FIGURE 2.

BRG1 interacts with AP-1 to activate TBK1 transcription. (A) A TBK1 promoter-luciferase construct (–1,351/ + 76) was transfected into primary hepatocytes isolated from WT and BRG1^LKO mice followed by treatment with PA (0.4 mM). Luciferase activities were normalized by protein concentration and GFP fluorescence. (B) Primary hepatocytes were treated with PA (0.4 mM) and harvested at indicated time points. ChIP assay was performed with anti-BRG1 or IgG. (C) C57B6/L mice were fed an HFHC diet for 16 weeks. ChIP assay was performed with anti-BRG1 or IgG. (D) C57B6/L mice were fed an MCD diet for 8 weeks. ChIP assay was performed with anti-BRG1 or IgG. (E,F) Primary hepatocytes were transfected with indicated siRNAs followed by treatment with PA (0.4 mM) for 12 h. Knockdown efficiency was verified by Western blotting.
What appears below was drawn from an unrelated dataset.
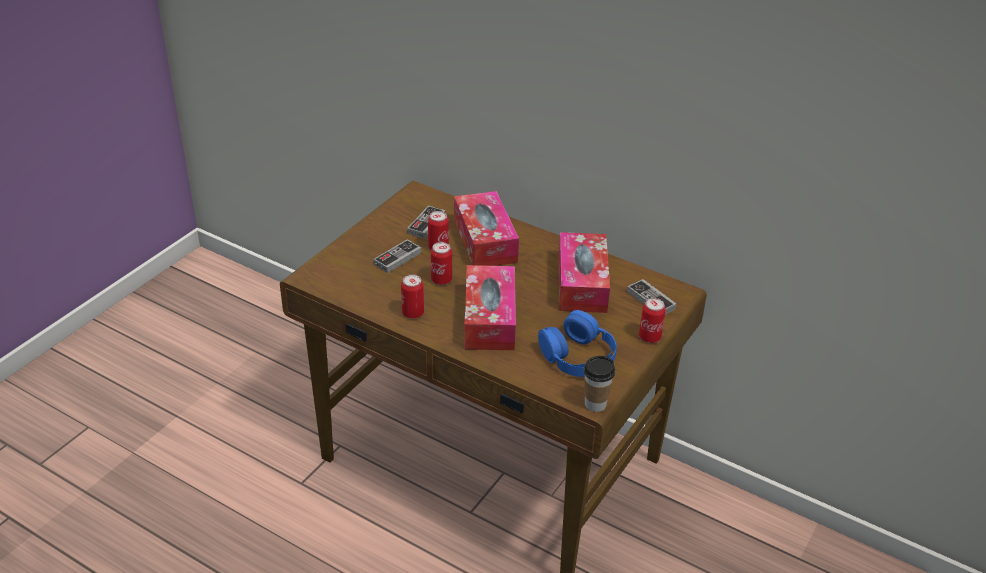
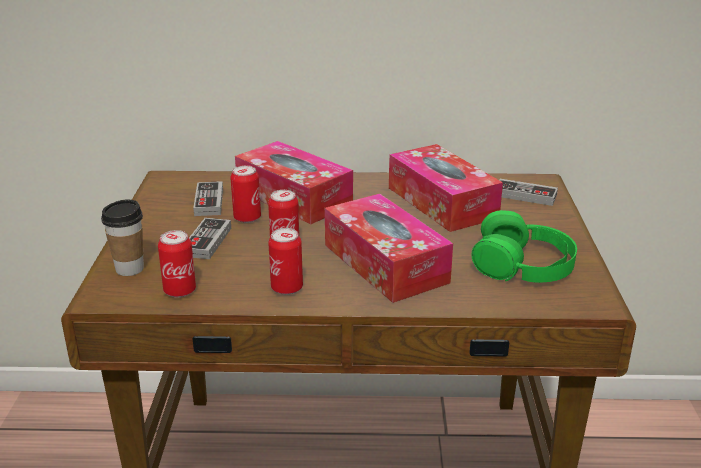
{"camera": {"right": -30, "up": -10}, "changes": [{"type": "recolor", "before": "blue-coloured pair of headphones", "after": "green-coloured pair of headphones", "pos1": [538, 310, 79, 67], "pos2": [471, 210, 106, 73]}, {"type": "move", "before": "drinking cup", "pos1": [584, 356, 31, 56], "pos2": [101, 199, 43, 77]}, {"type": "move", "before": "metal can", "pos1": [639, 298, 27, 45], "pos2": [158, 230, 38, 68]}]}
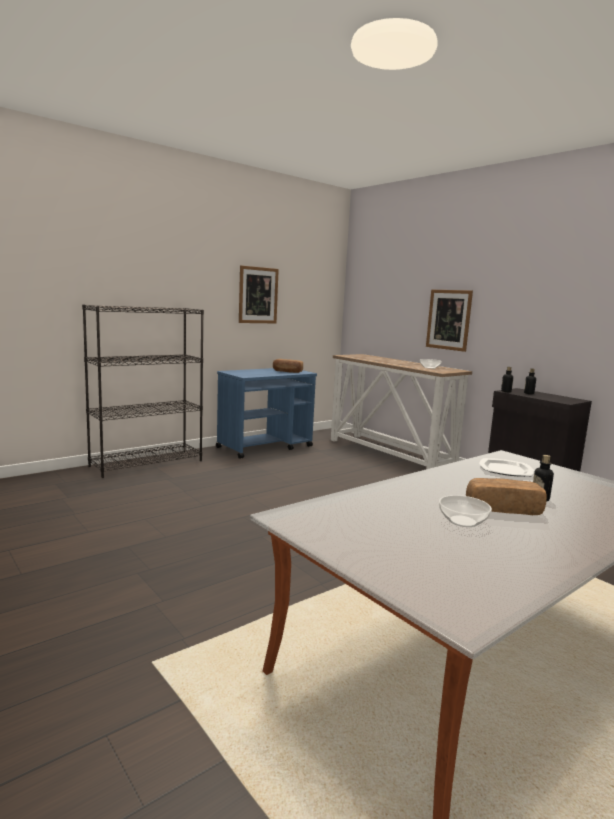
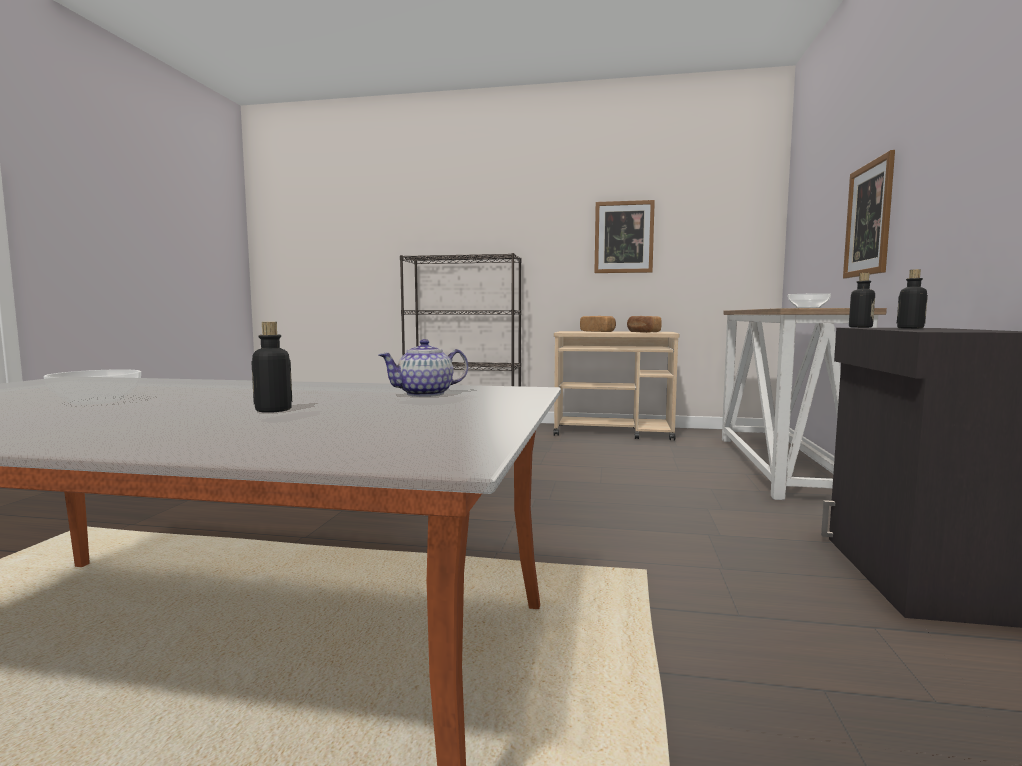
{"camera": {"right": 50, "up": -5}, "changes": [{"type": "recolor", "before": "blue-coloured wheeled cart", "after": "beige-coloured wheeled cart", "pos1": [216, 368, 101, 91], "pos2": [553, 331, 127, 110]}, {"type": "move", "before": "bread", "pos1": [466, 478, 81, 37], "pos2": [580, 316, 36, 16]}, {"type": "replace", "before": "flat dish", "after": "tea pot", "pos1": [479, 458, 55, 19], "pos2": [379, 339, 89, 58]}]}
ChIP assay was performed with anti-BRG1. (G) Wild type or mutant TBK1 promoter-luciferase construct was transfected into primary hepatocytes followed by treatment with PA (0.4 mM). Luciferase activities were normalized by protein concentration and GFP fluorescence. *p < 0.05 (one-way ANOVA with post hoc Scheffe test). Data are expressed as mean ± standard deviation (SD). All experiments were performed in triplicate wells and repeated three times. One representative experiment is shown.